* **Assignment**: Starting at the beginning of the listing and ending at the line that contains "Bourguignonne géré par", including that line, rewrite the lines as a Markdown table with the columns Row and Line. Number the rows in order and leave out any blank lines.

[Data excerpts — start]

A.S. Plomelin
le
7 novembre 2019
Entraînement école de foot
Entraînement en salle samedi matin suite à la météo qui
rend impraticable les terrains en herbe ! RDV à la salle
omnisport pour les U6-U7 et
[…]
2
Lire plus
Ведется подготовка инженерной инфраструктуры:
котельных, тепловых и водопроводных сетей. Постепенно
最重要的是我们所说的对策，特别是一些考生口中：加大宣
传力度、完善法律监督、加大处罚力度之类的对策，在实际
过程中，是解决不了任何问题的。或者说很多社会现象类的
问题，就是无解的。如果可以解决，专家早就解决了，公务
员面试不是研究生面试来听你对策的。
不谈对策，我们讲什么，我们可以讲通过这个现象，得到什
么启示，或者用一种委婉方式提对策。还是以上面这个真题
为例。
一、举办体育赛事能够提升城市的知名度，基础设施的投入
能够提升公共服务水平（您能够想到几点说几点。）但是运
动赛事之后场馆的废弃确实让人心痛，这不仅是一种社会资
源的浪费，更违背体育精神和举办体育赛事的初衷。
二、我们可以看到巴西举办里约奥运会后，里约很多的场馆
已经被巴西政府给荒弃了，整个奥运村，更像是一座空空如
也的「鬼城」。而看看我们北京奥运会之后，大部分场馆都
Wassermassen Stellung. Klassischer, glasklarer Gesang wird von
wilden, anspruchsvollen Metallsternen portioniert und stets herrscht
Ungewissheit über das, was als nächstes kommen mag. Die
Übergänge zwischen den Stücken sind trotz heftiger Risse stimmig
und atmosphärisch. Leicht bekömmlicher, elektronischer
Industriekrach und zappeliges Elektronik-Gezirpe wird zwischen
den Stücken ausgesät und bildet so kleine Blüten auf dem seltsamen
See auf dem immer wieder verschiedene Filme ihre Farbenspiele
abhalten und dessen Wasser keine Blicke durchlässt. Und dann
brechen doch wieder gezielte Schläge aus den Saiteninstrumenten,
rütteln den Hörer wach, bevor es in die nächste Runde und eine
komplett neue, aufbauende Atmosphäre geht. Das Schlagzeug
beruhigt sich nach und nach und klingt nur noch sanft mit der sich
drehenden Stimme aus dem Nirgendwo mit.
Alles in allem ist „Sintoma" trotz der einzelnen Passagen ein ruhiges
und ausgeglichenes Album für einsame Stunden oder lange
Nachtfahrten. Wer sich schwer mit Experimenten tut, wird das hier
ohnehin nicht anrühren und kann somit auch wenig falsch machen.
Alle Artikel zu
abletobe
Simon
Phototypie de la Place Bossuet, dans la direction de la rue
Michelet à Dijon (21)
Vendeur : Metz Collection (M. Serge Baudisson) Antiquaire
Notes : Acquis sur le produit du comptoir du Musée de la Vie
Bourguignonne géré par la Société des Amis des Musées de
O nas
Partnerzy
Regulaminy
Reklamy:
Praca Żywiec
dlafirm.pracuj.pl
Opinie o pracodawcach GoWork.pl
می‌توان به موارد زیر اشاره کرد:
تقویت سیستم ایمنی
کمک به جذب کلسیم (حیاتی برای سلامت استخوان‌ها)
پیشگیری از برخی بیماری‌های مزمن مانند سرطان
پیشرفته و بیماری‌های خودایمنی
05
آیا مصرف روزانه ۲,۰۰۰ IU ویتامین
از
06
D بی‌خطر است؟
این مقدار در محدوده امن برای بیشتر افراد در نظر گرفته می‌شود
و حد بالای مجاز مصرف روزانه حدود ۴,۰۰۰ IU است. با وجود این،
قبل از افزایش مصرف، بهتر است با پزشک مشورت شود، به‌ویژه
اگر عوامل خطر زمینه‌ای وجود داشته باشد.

[Data excerpts — finish]

* **Written response**:
| Row | Line |
|---|---|
| 1 | A.S. Plomelin |
| 2 | le |
| 3 | 7 novembre 2019 |
| 4 | Entraînement école de foot |
| 5 | Entraînement en salle samedi matin suite à la météo qui |
| 6 | rend impraticable les terrains en herbe ! RDV à la salle |
| 7 | omnisport pour les U6-U7 et |
| 8 | […] |
| 9 | 2 |
| 10 | Lire plus |
| 11 | Ведется подготовка инженерной инфраструктуры: |
| 12 | котельных, тепловых и водопроводных сетей. Постепенно |
| 13 | 最重要的是我们所说的对策，特别是一些考生口中：加大宣 |
| 14 | 传力度、完善法律监督、加大处罚力度之类的对策，在实际 |
| 15 | 过程中，是解决不了任何问题的。或者说很多社会现象类的 |
| 16 | 问题，就是无解的。如果可以解决，专家早就解决了，公务 |
| 17 | 员面试不是研究生面试来听你对策的。 |
| 18 | 不谈对策，我们讲什么，我们可以讲通过这个现象，得到什 |
| 19 | 么启示，或者用一种委婉方式提对策。还是以上面这个真题 |
| 20 | 为例。 |
| 21 | 一、举办体育赛事能够提升城市的知名度，基础设施的投入 |
| 22 | 能够提升公共服务水平（您能够想到几点说几点。）但是运 |
| 23 | 动赛事之后场馆的废弃确实让人心痛，这不仅是一种社会资 |
| 24 | 源的浪费，更违背体育精神和举办体育赛事的初衷。 |
| 25 | 二、我们可以看到巴西举办里约奥运会后，里约很多的场馆 |
| 26 | 已经被巴西政府给荒弃了，整个奥运村，更像是一座空空如 |
| 27 | 也的「鬼城」。而看看我们北京奥运会之后，大部分场馆都 |
| 28 | Wassermassen Stellung. Klassischer, glasklarer Gesang wird von |
| 29 | wilden, anspruchsvollen Metallsternen portioniert und stets herrscht |
| 30 | Ungewissheit über das, was als nächstes kommen mag. Die |
| 31 | Übergänge zwischen den Stücken sind trotz heftiger Risse stimmig |
| 32 | und atmosphärisch. Leicht bekömmlicher, elektronischer |
| 33 | Industriekrach und zappeliges Elektronik-Gezirpe wird zwischen |
| 34 | den Stücken ausgesät und bildet so kleine Blüten auf dem seltsamen |
| 35 | See auf dem immer wieder verschiedene Filme ihre Farbenspiele |
| 36 | abhalten und dessen Wasser keine Blicke durchlässt. Und dann |
| 37 | brechen doch wieder gezielte Schläge aus den Saiteninstrumenten, |
| 38 | rütteln den Hörer wach, bevor es in die nächste Runde und eine |
| 39 | komplett neue, aufbauende Atmosphäre geht. Das Schlagzeug |
| 40 | beruhigt sich nach und nach und klingt nur noch sanft mit der sich |
| 41 | drehenden Stimme aus dem Nirgendwo mit. |
| 42 | Alles in allem ist „Sintoma" trotz der einzelnen Passagen ein ruhiges |
| 43 | und ausgeglichenes Album für einsame Stunden oder lange |
| 44 | Nachtfahrten. Wer sich schwer mit Experimenten tut, wird das hier |
| 45 | ohnehin nicht anrühren und kann somit auch wenig falsch machen. |
| 46 | Alle Artikel zu |
| 47 | abletobe |
| 48 | Simon |
| 49 | Phototypie de la Place Bossuet, dans la direction de la rue |
| 50 | Michelet à Dijon (21) |
| 51 | Vendeur : Metz Collection (M. Serge Baudisson) Antiquaire |
| 52 | Notes : Acquis sur le produit du comptoir du Musée de la Vie |
| 53 | Bourguignonne géré par la Société des Amis des Musées de |